Problem requirements
Make an exact copy of all the entries, but do not reproduce the pictures.

Dataset excerpts
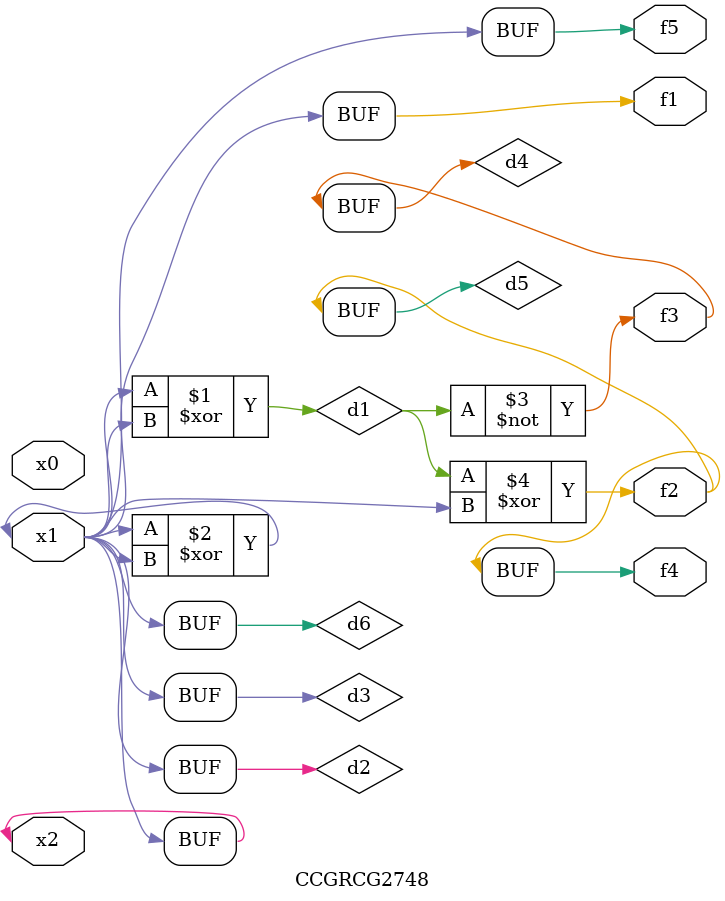
<source format=v>
module CCGRCG2748(
	input x0, x1, x2,
	output f1, f2, f3, f4, f5
);

	wire d1, d2, d3, d4, d5, d6;

	xor (d1, x1, x2);
	buf (d2, x1, x2);
	xor (d3, x1, x2);
	nor (d4, d1);
	xor (d5, d1, d2);
	buf (d6, d2, d3);
	assign f1 = d6;
	assign f2 = d5;
	assign f3 = d4;
	assign f4 = d5;
	assign f5 = d6;
endmodule

</source>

Response to this exercise
<source format=v>
module CCGRCG2748(
	input x0, x1, x2,
	output f1, f2, f3, f4, f5
);

	wire d1, d2, d3, d4, d5, d6;

	xor (d1, x1, x2);
	buf (d2, x1, x2);
	xor (d3, x1, x2);
	nor (d4, d1);
	xor (d5, d1, d2);
	buf (d6, d2, d3);
	assign f1 = d6;
	assign f2 = d5;
	assign f3 = d4;
	assign f4 = d5;
	assign f5 = d6;
endmodule

</source>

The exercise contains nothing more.